Comment marques et agences intègrent l'IA dans leur processus créatif de façon visible et assumée.










Trois façons opposées d'utiliser l'IA en communication : l'infrastructure silencieuse qui vend de la performance (Myntra), le discours institutionnel qui vend de la confiance (Meta), et la gouvernance créative sous contrôle strict d'un artiste (Asahi). Aucune ne montre vraiment "la technologie" — l'IA générative elle-même devient un non-sujet visuel, remplacée par ses effets ou par le récit qu'on en fait.
À surveiller — la bataille de communication entre laboratoires IA qui commence à se jouer sur le terrain classique de la pub de marque plutôt que sur celui des specs techniques, et la multiplication de modèles "propriétaires" bâtis sur un corpus d'artiste unique plutôt que sur des modèles génériques.















La ligne de fracture s'est déplacée : plus personne ne débat de l'IA en production , tout le monde débat de l'IA visible par le consommateur . Windhoek contractualise son refus du rendu synthétique ; Umniah entraîne un modèle vocal sur mesure pour un chanteur disparu.
À surveiller — L'écart entre vendre de l'IA (OpenAI, carsales : ça marche) et fabriquer sa pub avec de l'IA (45 % des Australiens font moins confiance à une marque dont les pubs sont majoritairement générées par IA ; 86 % exigent la divulgation).

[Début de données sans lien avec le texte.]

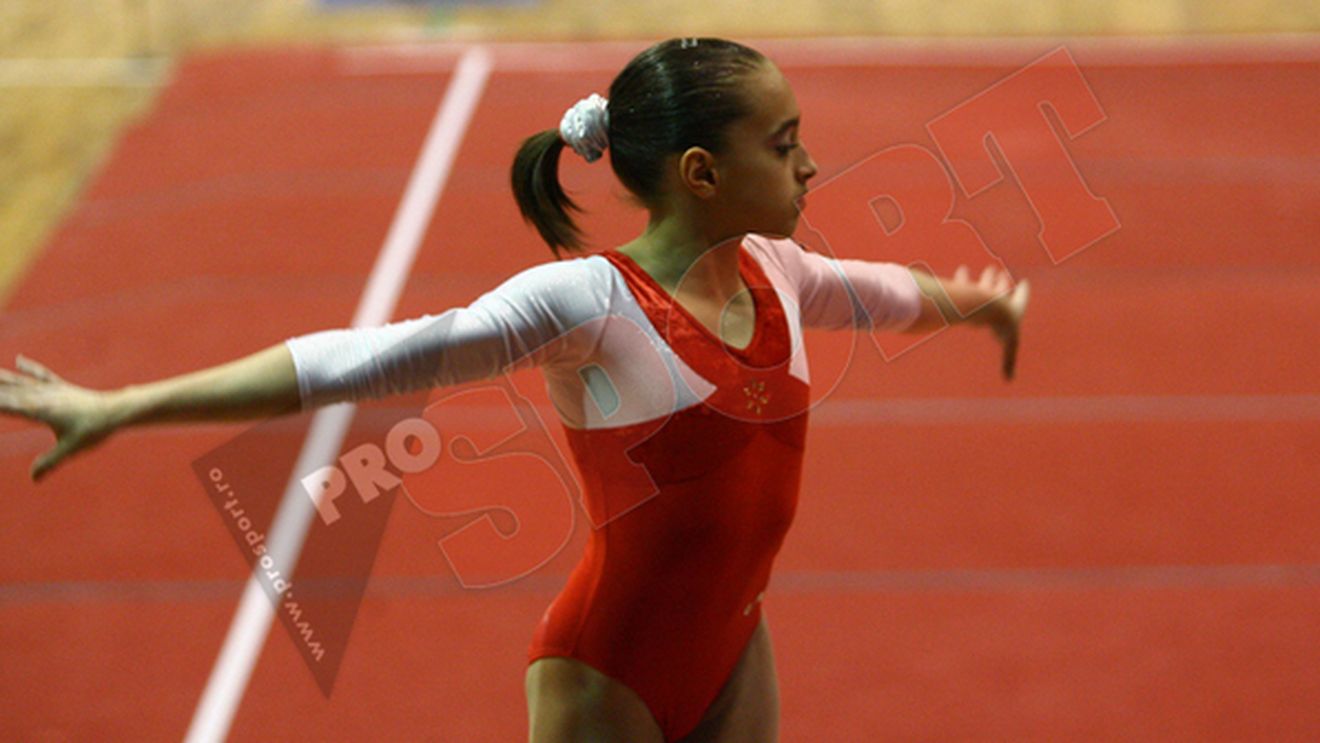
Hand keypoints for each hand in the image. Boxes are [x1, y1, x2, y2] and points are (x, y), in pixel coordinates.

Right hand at [0, 356, 117, 480]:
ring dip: (5, 378)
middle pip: (13, 391)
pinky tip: (19, 360)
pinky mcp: (63, 387)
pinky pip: (43, 376)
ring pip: (23, 381)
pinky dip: (30, 368)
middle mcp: (45, 397)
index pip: (11, 407)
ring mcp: (54, 390)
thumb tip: (33, 479)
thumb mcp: (71, 448)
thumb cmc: (95, 430)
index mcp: (43, 411)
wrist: (117, 410)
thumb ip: (50, 462)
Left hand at [952, 265, 1030, 379]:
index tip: (1025, 283)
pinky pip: (965, 282)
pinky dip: (963, 278)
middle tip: (1002, 275)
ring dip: (988, 279)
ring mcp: (983, 291)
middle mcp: (999, 298)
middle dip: (1002, 283)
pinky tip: (962, 271)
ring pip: (986, 283)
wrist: (986, 308)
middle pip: (1001, 290)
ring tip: (989, 270)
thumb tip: (1008, 379)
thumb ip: (1008, 362)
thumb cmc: (1000, 326)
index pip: (1020, 300)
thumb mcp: (1009, 345)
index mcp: (1011, 308)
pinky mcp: (967, 289)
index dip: (1023, 293)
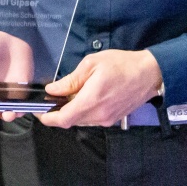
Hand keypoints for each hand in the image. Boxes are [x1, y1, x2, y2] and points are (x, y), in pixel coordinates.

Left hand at [37, 48, 162, 128]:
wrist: (149, 74)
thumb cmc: (120, 64)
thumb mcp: (92, 64)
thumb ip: (71, 80)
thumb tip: (53, 90)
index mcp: (91, 101)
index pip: (64, 119)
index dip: (48, 118)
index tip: (37, 111)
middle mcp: (98, 115)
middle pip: (70, 121)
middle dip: (57, 113)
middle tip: (50, 99)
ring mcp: (107, 120)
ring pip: (80, 121)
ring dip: (70, 112)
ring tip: (65, 95)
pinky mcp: (112, 119)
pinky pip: (91, 119)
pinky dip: (82, 111)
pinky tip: (82, 97)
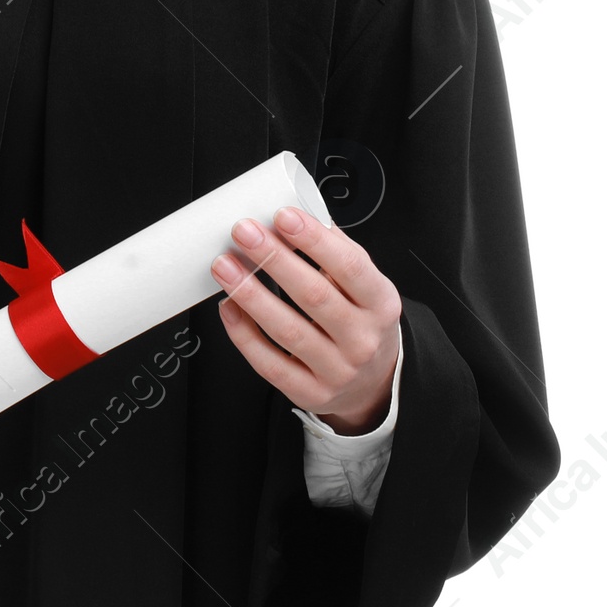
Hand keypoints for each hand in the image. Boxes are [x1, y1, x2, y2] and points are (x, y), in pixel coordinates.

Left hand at [211, 204, 401, 433]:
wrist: (376, 383)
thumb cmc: (362, 322)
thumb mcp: (366, 286)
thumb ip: (337, 251)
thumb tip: (300, 213)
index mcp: (380, 304)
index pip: (350, 268)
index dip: (315, 240)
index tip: (284, 216)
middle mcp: (362, 339)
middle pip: (315, 296)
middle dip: (274, 259)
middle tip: (244, 232)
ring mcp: (337, 370)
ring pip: (288, 331)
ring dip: (251, 294)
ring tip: (225, 266)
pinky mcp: (310, 393)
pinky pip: (270, 364)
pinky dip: (245, 334)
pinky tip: (229, 307)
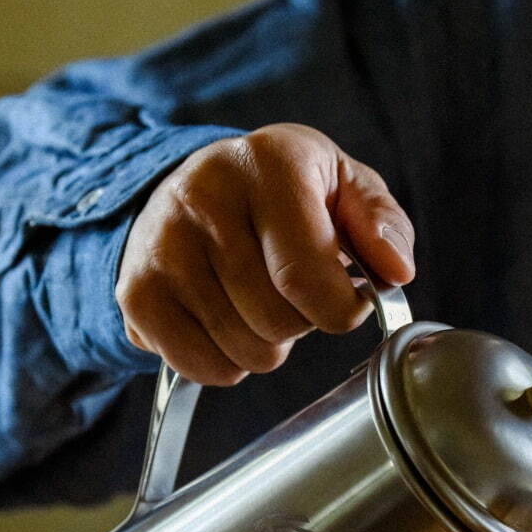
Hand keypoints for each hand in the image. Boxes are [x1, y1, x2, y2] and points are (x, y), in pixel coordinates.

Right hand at [115, 123, 414, 385]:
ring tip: (256, 301)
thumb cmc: (282, 194)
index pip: (307, 277)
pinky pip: (202, 367)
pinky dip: (225, 363)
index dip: (339, 309)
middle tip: (291, 292)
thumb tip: (395, 271)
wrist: (190, 185)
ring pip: (244, 351)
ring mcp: (162, 246)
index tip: (343, 298)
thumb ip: (380, 224)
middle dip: (301, 323)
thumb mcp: (341, 185)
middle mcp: (204, 197)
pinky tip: (224, 322)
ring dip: (266, 345)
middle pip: (277, 322)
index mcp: (268, 164)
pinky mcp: (136, 291)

Les chartes « no-AI » opposables aux fournisseurs sont le format à traquer : si un deuxième groupe FMCG imite Heineken Beverages, ce n'est plus une campagne, c'est un standard industriel.





L'IA quitte le gadget pour le système : un pipeline propriétaire brandé (B-DOP), un modèle souverain low-cost (Varya), une catégorie créée de zéro (Kellogg's). Mais le spot AFA rappelle le revers : sur les territoires identitaires, l'IA bon marché coûte cher en capital de marque.
À surveiller — La souveraineté IA (modèles locaux, culturellement ancrés) et le front des droits image/voix (syndicats d'acteurs) qui devient un risque réputationnel de premier plan.



L'IA descend dans la chaîne de création de la boisson : elle formule et habille un produit entier (HELL A.I.), compresse le cycle idée-rayon à 48h (Vivi Nova), ou devient un « brand toy » participatif (Pepsi). Trois niveaux d'intégration à arbitrer selon l'ambition.
À surveiller — Le risque « novelty/slop » (l'IA crée du buzz autant qu'une boisson) vs l'IA infrastructurelle qui accélère vraiment la R&D et la personnalisation packaging à grande échelle.




Fin du « AI hype », place au « AI proof » : Mercado Libre chiffre l'impact (+25 % CTR, 90 000 pubs), Publicis se moque des promesses invérifiables, l'Inde nomme le risque du « slop ». L'IA passe du trophée à l'outil jugé sur résultats.
À surveiller — Le « slop » comme risque réputationnel ; la disclosure de l'IA (code de conduite Cannes Lions 2026) ; l'IA infrastructurelle invisible vs l'IA-spectacle.

L'IA se divise en deux écoles : invisible au service de l'émotion (Reliance, où le gain est budgétaire) ou interface qui absorbe l'acte d'achat (Taobao×Qwen). La première sauve la création, la seconde la menace.
À surveiller — L'« optimisation pour l'agent » (AEO) qui pourrait remplacer le brand-building émotionnel quand les assistants IA deviennent l'interlocuteur d'achat par défaut.

Deux usages opposés de la même technologie : le Paraguay s'en sert comme miroir inversé pour vendre le fait-main, l'Inde l'embrasse jusqu'au cinéma. Entre l'IA-repoussoir et l'IA-caméra, les marques choisissent leur camp — et ce choix devient lui-même un positionnement.
À surveiller — Le passage de l'IA du feed à la salle obscure : la projection cinéma comme nouveau marqueur de crédibilité du film génératif.






Deux camps en 2026. Camp 1 — l'IA générative comme déblocage d'idées impossibles (Salvation Army : générer par article × par ville). Camp 2 — la posture « authenticité revendiquée » qui utilise ou raille l'IA pour défendre le réel (Icelandair, Almond Breeze). Le parti pris assumé devient l'enjeu : non plus « fait-on de l'IA ? » mais « qu'est-ce que notre usage dit de la marque ? ». Les codes de conduite IA internes émergent comme actif de confiance.
À surveiller — L'EU AI Act art. 50 (août 2026) et la labellisation IA obligatoire en Corée qui vont rendre le marquage C2PA / « made with AI » structurant ; la généralisation du workflow « génératif hyperlocal automatisé » en retail.